Commenting on the death of Eric Garner (video of protesters, below) at the hands of police officer Daniel Pantaleo in New York City's Staten Island (the traditionally Republican part of NYC), Rand Paul on Hardball opined
Obviously, the individual circumstances are important, but I think it’s also important to know that some politician put a tax of $5.85 on a pack of cigarettes, so they’ve driven cigarettes underground by making them so expensive. But then some politician also had to direct the police to say, ‘Hey, we want you arresting people for selling a loose cigarette.
Laura Clawson of Daily Kos responded "That's right, the guy who claims that 'you'll find nobody in Congress doing more for minority rights than me right now, Republican or Democrat' thinks that the killing of a black man by a police officer was actually about taxes."
Charles Pierce similarly wasn't convinced and remarked
Just last June, a little less than a month before Eric Garner's killing, a guy in Brooklyn was busted for selling untaxed cigarettes. He was found with almost 900 boxes of contraband and $90,000. He also was not choked to death by the arresting officers so, no, sorry, I think there might have been (ahem) other, more immediate factors in play in the case of Eric Garner, but thank you for your input.
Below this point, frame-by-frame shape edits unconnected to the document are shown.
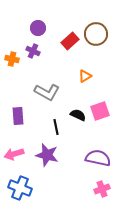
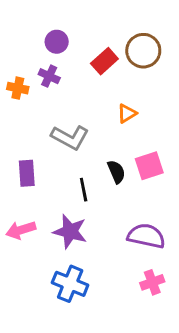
black semicircle: (78, 115) -> (116, 172), turned 42
blue cross: (20, 188) -> (70, 284), moved

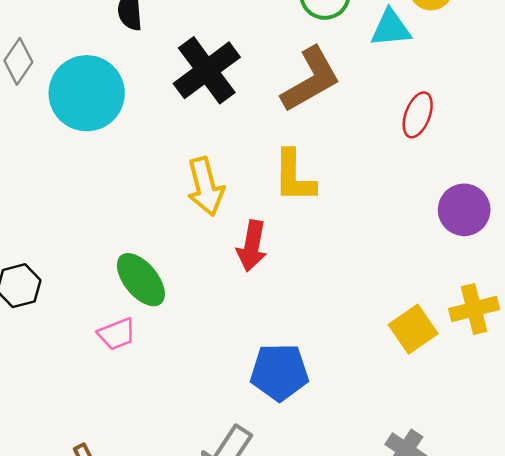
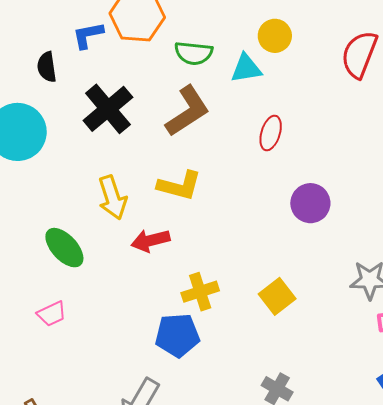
yellow L-shape: (294, 176) -> (179, 186), turned -72
red arrow: (252, 246) -> (150, 241), turned 69
green ellipse: (141, 280) -> (64, 248), moved
yellow cross: (474, 309) -> (200, 292), moved

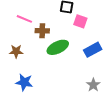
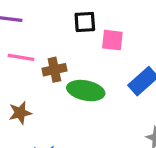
green ellipse: (58, 47) -> (86, 91), turned 50

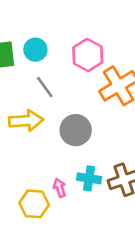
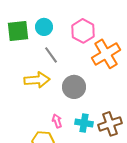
pink arrow: (60, 188) -> (57, 121), moved

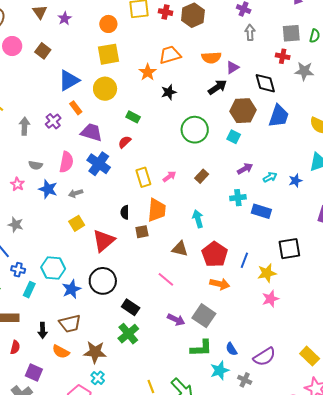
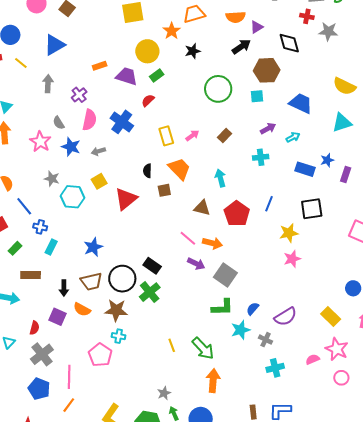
blue triangle: (69, 80) -> (54, 45), moved
yellow circle: (105, 89) -> (147, 51), moved
orange rectangle: (76, 108) -> (100, 66), turned -72
blue trapezoid: (279, 116) -> (301, 103), moved, turned -85
green rectangle: (133, 117) -> (157, 76), turned -64
purple cross: (53, 121) -> (79, 95), moved
purple trapezoid: (91, 132) -> (127, 76), moved
cyan square: (234, 137) -> (257, 96), turned -32
gray semicircle: (36, 165) -> (59, 123), turned 48
blue star: (295, 181) -> (327, 160), moved
pink star: (17, 184) -> (40, 142), size x1.5
orange trapezoid: (157, 210) -> (179, 169), turned -50
blue rectangle: (261, 211) -> (305, 169), moved
gray star: (16, 225) -> (52, 179), moved
blue line: (244, 260) -> (269, 204), moved
cyan hexagon: (53, 268) -> (73, 197), moved
black circle: (103, 281) -> (122, 279), moved
orange arrow: (220, 284) -> (212, 243), moved
purple arrow: (176, 320) -> (196, 264), moved
red semicircle: (15, 347) -> (34, 328), moved
blue semicircle: (231, 349) -> (253, 309), turned 72
purple square: (34, 373) -> (58, 317), moved
cyan cross: (98, 378) -> (119, 336), turned -32

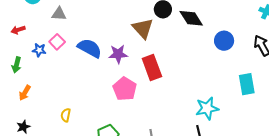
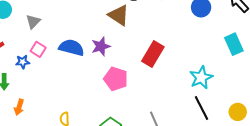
gray triangle: (59, 14) -> (33, 22), turned -35
red rectangle: (152, 68) -> (153, 54), moved, turned 65

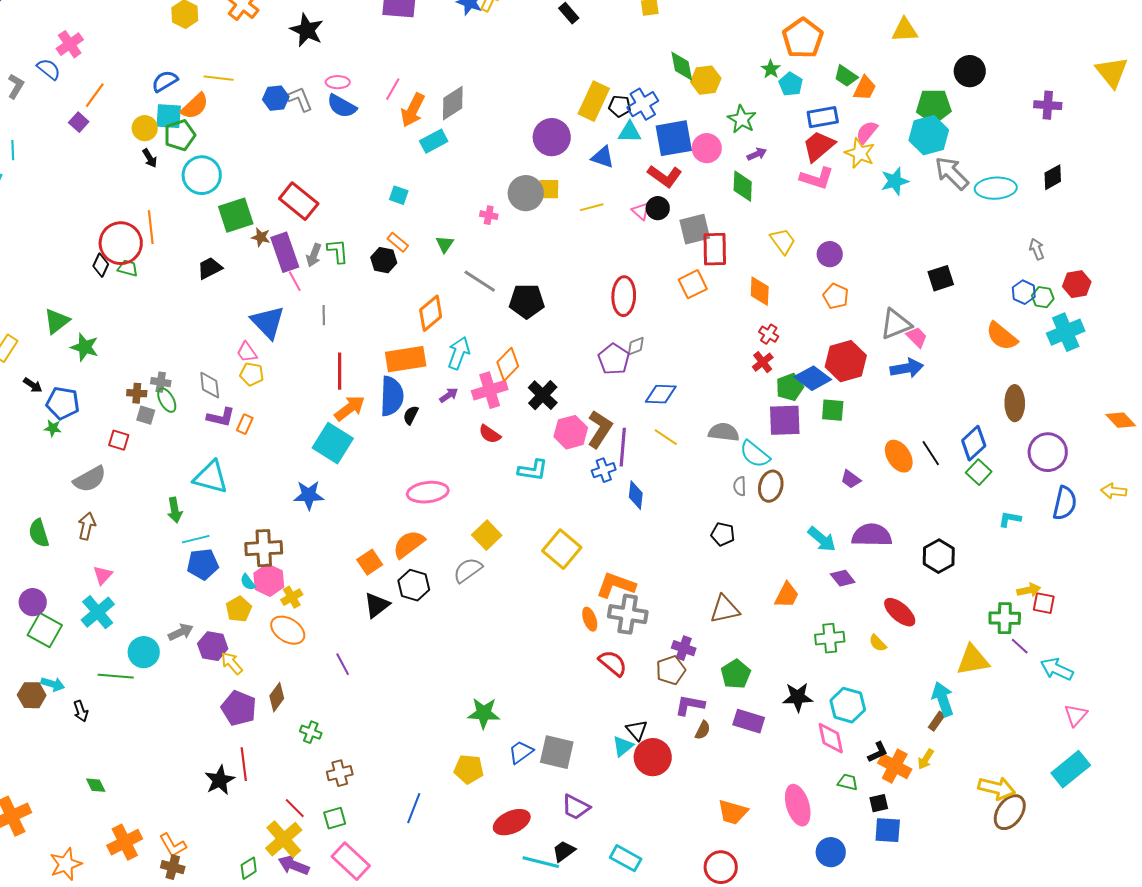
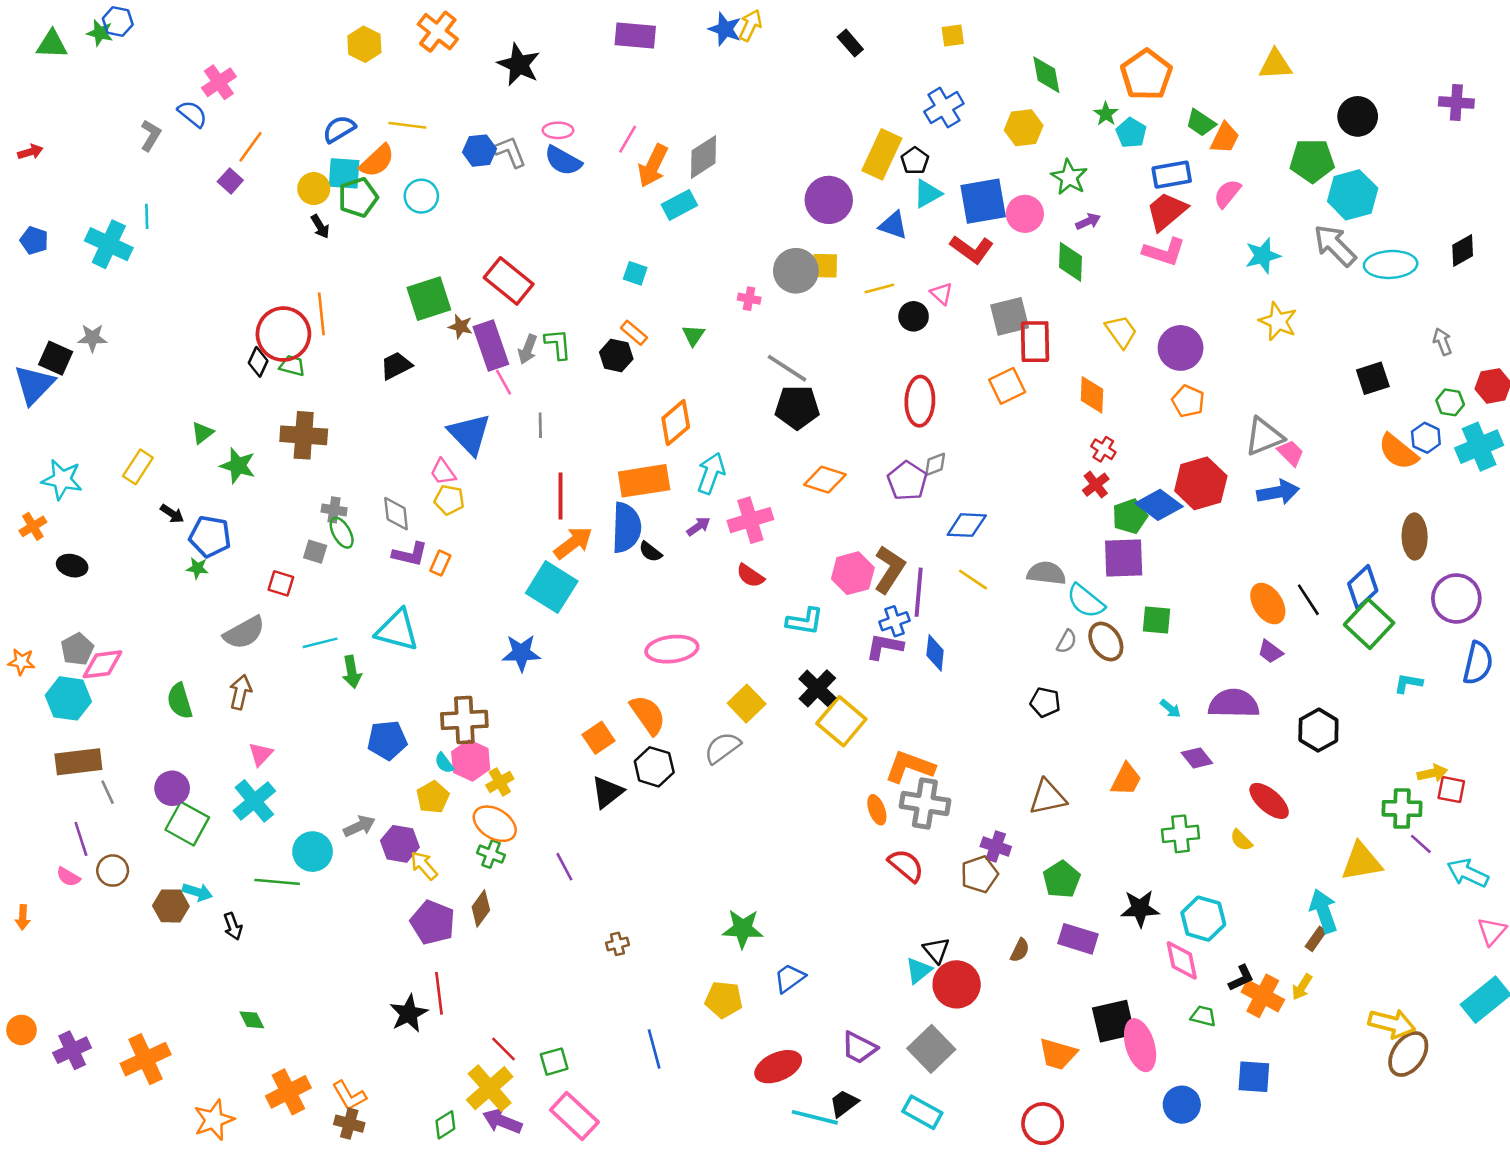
green diamond: (682, 66) -> (1046, 75), moved
blue cross: (643, 104) -> (944, 108), moved
purple cross: (1048, 105) -> (1456, 102), moved
black pentagon: (620, 106) -> (915, 161), turned 30
cyan triangle: (630, 132) -> (927, 194), turned -30
cyan hexagon: (929, 135) -> (1353, 195), moved
yellow star: (860, 153) -> (1278, 321), moved
cyan circle: (202, 175) -> (421, 196), moved, size x0.7
black circle: (658, 208) -> (914, 316), moved
purple circle: (830, 254) -> (1181, 348), size x1.4
black square: (941, 278) -> (1373, 378), moved
gray line: (480, 281) -> (787, 368), moved
blue hexagon: (1024, 292) -> (1426, 438), moved
green triangle: (57, 321) -> (202, 433), size x0.7
orange diamond: (508, 364) -> (825, 480), moved, turned 64
brown cross: (137, 393) -> (304, 435), moved, size x1.8
black cross: (543, 395) -> (817, 688), moved
green square: (833, 410) -> (1156, 620), moved
black semicircle: (411, 415) -> (650, 552), turned -78
green square: (979, 472) -> (1369, 624), size x1.5
purple trapezoid: (851, 479) -> (1270, 652), moved
gray semicircle: (740, 486) -> (1067, 642), turned -150
brown ellipse: (771, 486) -> (1106, 642), turned -48
cyan line: (196, 539) -> (320, 643), moved
cyan arrow: (822, 539) -> (1170, 709), size x0.6
orange semicircle: (409, 544) -> (648, 715), turned 92
purple L-shape: (690, 705) -> (884, 647), moved
green cross: (311, 732) -> (491, 854), moved
gray square: (557, 752) -> (931, 1049), moved, turned 33
brown cross: (340, 773) -> (617, 944), moved, size x0.7
black square: (879, 803) -> (1113, 1021), moved, size x1.8
blue line: (414, 808) -> (654, 1049), turned -36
Paul, as you might have guessed, wants us all to imagine Big Government was at fault and blaming everything on "taxes" (income? sales? excise?) never lost anyone a vote in Repub presidential primaries.
Eric Garner wasn't choked to death because of cigarette taxes. Joan Walsh notes
we don’t even know for sure that Garner was selling loose cigarettes at the time he was taken into custody and killed. Also, a lot of folks who sell loose cigarettes buy them cheap, and sell them for more than they paid — but also pay taxes on them. It’s not always a tax dodge. So it’s not even clear if Paul is right about the tax issue.
It's not always a tax dodge, Garner may not have been selling loose cigarettes but the officers (legitimately) believed he was. And then they moved in to confront and ultimately to apprehend the presumed offender. The choke hold- contrary to departmental policy- aside, the police were following fairly normal policy.
And the name of this policy is "broken windows" policing. Slate's Justin Peters explains
Why was Garner approached at all? Because of the emphasis on “broken windows policing” under NYPD Commissioner Bill Bratton. As Mayor Rudolph Giuliani’s police commissioner in the 1990s, Bratton presided over a surge in petty-crime law enforcement, on the theory that vigorously enforcing the small laws in some way dissuades or prevents people from breaking the big ones. There’s little evidence that theory is correct. Nevertheless, mayor-elect Bill de Blasio brought Bratton back as New York’s police commissioner last December. Bratton’s return meant the return of broken windows policing. “If you take care of the little things, then you can prevent a lot of the big things,” Bratton said in March, spouting the broken windows gospel. It’s that philosophy as much as anything else is to blame for Eric Garner’s death.
The city adopted broken windows and combined it with the computer program Compstat, which monitors crime rates citywide.. Nonetheless,
We do know that the declines in violent crime in New York have been comparable to declines in cities that didn’t use Compstat or broken windows. As criminologist Richard Rosenfeld put it in a 2002 paper, “homicide rates also have decreased sharply in cities that did not noticeably alter their policing policies, such as Los Angeles, or that instituted very different changes from those in New York, such as San Diego.” The takeaway: Crime just keeps going down everywhere. Nobody is sure why.
Since liberal Democrat Bill DeBlasio was elected mayor partly in response to disenchantment with the stop-and-frisk tactics instituted by his predecessor, "broken windows has replaced stop-and-frisk as the controversial police tactic du jour." According to The New York Times, arrests of peddlers and peddlers on the subway, for low-level violations in public housing developments, and for drinking beer in public and riding a bike on the subway have increased. But, Peters continues
This renewed emphasis on misdemeanor “quality of life” arrests has sparked renewed criticisms from community members who are tired of being hassled. These criticisms spiked after Garner’s death in July. Six members of New York’s congressional delegation sent Attorney General Eric Holder a letter noting that “Mr. Garner’s death has taken place in the context of a broken windows policing strategy that appears to target communities of color for the enforcement of minor violations and low-level offenses.”
"Communities of color" (colored communities?) are targeted because they are disproportionately economically deprived and thus (surprise!) there are more offenses committed there. But whatever the justification for concentrating efforts in black neighborhoods, the obsession with minor offenses undermines police-community relations and understandably sparks a suspicion of racial intent.
It is destructive and relatively ineffective. Were law enforcement aggresively to implement broken windows, there would be more of the kind of confrontation law enforcement had with Eric Garner (and with Michael Brown, who was unacceptably walking in the street). When police officers are met with resistance when they attempt to enforce the law, they are not amused. Confrontation over cigarettes or streetwalking (double entendre intended) is not worth the gamble and disintegration of community relations. End it for the benefit of everyone, inner-city blacks and all of us.